Empieza a abandonar el camino de la vida sensorial y aprende a pensar, hablar y actuar de acuerdo con la Voluntad Superior que gobierna todo.

Cuando invitó a todos a entrar por la puerta estrecha, Cristo Jesús estaba llamando al yo superior en el hombre, la parte del ser humano que siempre apunta a las estrellas, siempre aspira a las alturas, como lo simboliza el signo de Sagitario.

Sólo en períodos temporales puede acallarse la voz de este hombre interior, porque en lo profundo de las capas de la materialidad, el Ego anhela su hogar original con su Padre, Dios.

Por tanto, siempre hay un impulso interior hacia una forma de vida más espiritual.

Como Espíritus diferenciados dentro de Dios, somos inmortales, pasando innumerables veces a través del ciclo que conduce desde los mundos celestiales a la materialidad, y desde el mundo material nuevamente a los reinos superiores.

Finalmente llega un nuevo Día Evolutivo y parte de la humanidad avanza, mientras que otros, no habiendo logrado el grado, son colocados en otros ambientes para retomar su trabajo retrasado.

Aquellos que tienen sus rostros puestos hacia la Luz reconocen el gran poder del Espíritu y no admiten ninguna derrota en el Camino.

Una vez que el yo espiritual está completamente despierto y activo, el yo inferior está condenado.

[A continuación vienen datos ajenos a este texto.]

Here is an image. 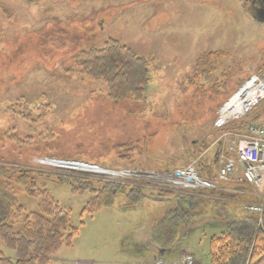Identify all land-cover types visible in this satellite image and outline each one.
<instances>
[{
    "label": "rangeland",
    "instance_id": "obj_1",
    "mask_svg": "<svg viewBox=\"0 0 264 264\" xmlns=\"http://www.w3.org/2000/svg\"><path fill=\"white\" fill-rule=\"evenodd\" d=\"M110 38L150 60L144 98L112 100L101 79L81 74L79 52ZM210 52L220 56L205 60ZM263 70L264 21L254 22L243 0H0V159L78 176L46 161L93 162L114 172L207 163V150L229 131L215 127L219 109ZM248 123L264 124V99L224 128ZM48 188L78 227L51 264H152V251L131 241L155 237L153 220L166 201L118 198L82 214L88 194ZM21 201L37 209L34 198ZM209 205L203 210L216 217L219 208ZM208 225L185 230L176 250L210 264L209 239L222 229ZM1 254L15 257L0 241Z\"/></svg>",
    "mask_w": 264,
    "mask_h": 264
},
{
    "label": "trees",
    "instance_id": "obj_2",
    "mask_svg": "<svg viewBox=\"0 0 264 264\" xmlns=\"http://www.w3.org/2000/svg\"><path fill=\"white\" fill-rule=\"evenodd\" d=\"M216 56L220 55L215 52L207 53L205 60L208 57L217 58ZM78 60L81 74L91 79H101L112 100H140L145 97L150 79V60L116 39L105 40L102 47L89 46L79 52ZM230 126L225 130L243 132L246 127L243 124ZM212 161H200L198 170L204 177L214 180L208 168ZM50 183L66 185L73 194H88L82 214H93L103 208H110L118 198H125L129 203L144 198L158 203L166 201L167 209L164 212L168 213L170 203L174 210V207L177 208L174 204L177 201L194 203L209 200L204 196H184L181 195L182 192L169 188L155 189L134 183L107 182L88 176L61 174L43 166H21L16 162L0 159V241L15 255L11 258L1 254L0 264H51L61 248L72 245L78 234V227L72 224L69 210L59 204L50 193ZM204 192L216 193L215 190L196 193L203 195ZM21 196L36 199L37 209L26 210ZM251 197L250 194L234 195L237 209L229 212L232 221L227 223L220 234L209 239L210 264H264V212L262 221L259 222L257 216L245 213L241 208V201ZM166 218L160 216L159 220L164 221L163 228L169 225L172 231V217ZM169 232L159 237L169 239L172 236Z\"/></svg>",
    "mask_w": 264,
    "mask_h": 264
},
{
    "label": "built area",
    "instance_id": "obj_3",
    "mask_svg": "<svg viewBox=\"0 0 264 264\" xmlns=\"http://www.w3.org/2000/svg\"><path fill=\"white\" fill-rule=\"evenodd\" d=\"M250 91L252 92L250 93ZM234 96L245 97V105L239 113L224 116L222 107L227 103L225 102L217 113L218 117L215 120L217 129H224L231 119H239L264 99V70L252 74L242 82L229 100ZM214 144L217 145L216 162L218 168L216 179L223 184L235 181V183L250 185L252 188L251 194L256 200L241 201V208L245 213L257 216L258 221L261 222L264 212V200L259 201L260 198H263L261 193H264V124L248 123L243 132L233 130L223 132L217 137ZM53 161L60 162L64 166L89 165L94 169L92 172L79 173L76 169L77 172H75L119 184L134 183L137 186L148 188H169L184 192L215 190L218 188L217 183L203 177L198 172L197 163L194 160L188 165L169 169L148 171L146 169L127 168L115 172L101 168L96 164L75 160H49L46 163L53 166ZM99 170H103L105 174L102 175ZM242 193L245 192L238 191V194ZM153 263L194 264V258L192 254L184 252L178 263H169L160 258L155 259Z\"/></svg>",
    "mask_w": 264,
    "mask_h": 264
},
{
    "label": "crops",
    "instance_id": "obj_4",
    "mask_svg": "<svg viewBox=\"0 0 264 264\" xmlns=\"http://www.w3.org/2000/svg\"><path fill=\"white\" fill-rule=\"evenodd\" d=\"M207 151H212L211 149H208ZM216 162L213 163L212 170H216ZM211 172V169H210ZM244 191L245 193H242L243 195L251 194L252 188L248 184H239L235 183V181L229 183V184H223L218 186V188L215 189L216 193L211 194V192H207V194H198L196 192H182L181 195H193L197 197L204 196L206 201H197V202H187L184 201H177V203H174L176 207H174V210H172V203L168 205L170 208V212H164L165 208L167 209V206L165 205L164 209H162V215L164 217L170 218L172 217V223H173V229L168 234L172 235L171 238L165 239L160 238V228H163L164 221L159 220L160 217L153 220L154 225L153 229L150 230L154 233L155 237H150V239H145L143 237H139L137 239L134 238V240L131 241L133 246L137 249H150L152 252V259L155 257H161L166 261L169 262H177L180 258V254L183 252L182 250L177 251V240L181 236L184 235L185 230L190 231L193 228L203 227L204 225L210 224V226H220L221 229H225L227 226V223L229 221H232V216H230L229 212L234 209H237L236 201L237 199H234V195H238V191ZM252 196V194H251ZM244 200H256L253 196L248 199ZM207 203L211 208L212 211L215 209V207H218V213L215 214L216 217H208L205 210H203V207L205 206V203ZM210 202V203H209ZM161 203V202H160ZM159 203V205H161ZM192 204H195L194 206ZM191 205L193 207H191ZM161 207V206H160ZM226 209H229V211L226 212ZM172 210V211H171ZM231 213V212H230ZM174 216V218H173ZM219 220V223L215 224L216 221ZM163 221V223H161ZM208 223V224H207ZM209 226V225H208ZM130 237V236H128ZM177 253V255H176ZM195 264L197 262L195 261Z\"/></svg>",
    "mask_w": 264,
    "mask_h": 264
},
{
    "label": "bare ground",
    "instance_id": "obj_5",
    "mask_svg": "<svg viewBox=\"0 0 264 264\" xmlns=\"http://www.w3.org/2000/svg\"><path fill=\"white\" fill-rule=\"evenodd\" d=\"M251 92L252 91H250V93ZM226 102L227 103L224 105V107H222V113H224V116H230V115H235V114L239 113L241 111V108L245 105L246 101H245V97L234 96L230 100L228 99ZM54 163H57V164H54ZM53 166L59 167L60 169H63V170L68 169L69 171L76 169L79 173H87V172H92L94 170L93 167H91L89 165H83V164L79 165L78 164L76 166H72V165L71 166H64V165H61L60 162H54V161H53ZM75 171H71V172H75ZM99 171L102 175L105 174L103 172V170H99Z\"/></svg>",
    "mask_w": 264,
    "mask_h": 264
},
{
    "label": "flooded vegetation",
    "instance_id": "obj_6",
    "mask_svg": "<svg viewBox=\"0 0 264 264\" xmlns=\"http://www.w3.org/2000/svg\"><path fill=\"white\" fill-rule=\"evenodd\" d=\"M243 2L254 22L261 23L264 21V0H243Z\"/></svg>",
    "mask_w": 264,
    "mask_h": 264
}]
</instances>
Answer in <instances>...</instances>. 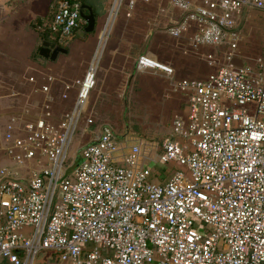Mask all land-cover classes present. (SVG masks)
I'll return each instance as SVG.
<instances>
[{
  "label": "built area",
  "instance_id": "1",
  "mask_svg": "<svg viewBox=\"0 0 264 264\" xmlns=\"http://www.w3.org/2000/svg\"><path fill=\"white\" fill-rule=\"evenodd\" d=\"M151 1L112 0L107 35L82 78L64 84L77 87L68 110L54 109V76H30V96H13L27 99L0 133V264H34L42 252L69 264H264V61L234 63L241 17L264 11V0H159L162 31L216 67L203 79H177L171 65L138 55L137 71L163 77L184 101L169 134L127 142L109 123L95 131L85 118L116 16ZM83 5L55 1L45 25L54 45L85 24ZM83 119L90 140L67 163Z\"/></svg>",
  "mask_w": 264,
  "mask_h": 264
},
{
  "label": "rangeland",
  "instance_id": "2",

La vida de los sentidos pierde sus atractivos, y el Camino en el que se sacrifica la personalidad por la gloria eterna de Dios se vuelve cada vez más brillante y seductor.

Cada día de amor y servicio brindado trae un cierto avance hacia el Reino de la "Vida", la vida bendita de actividad y progreso en el gran Huerto de Dios.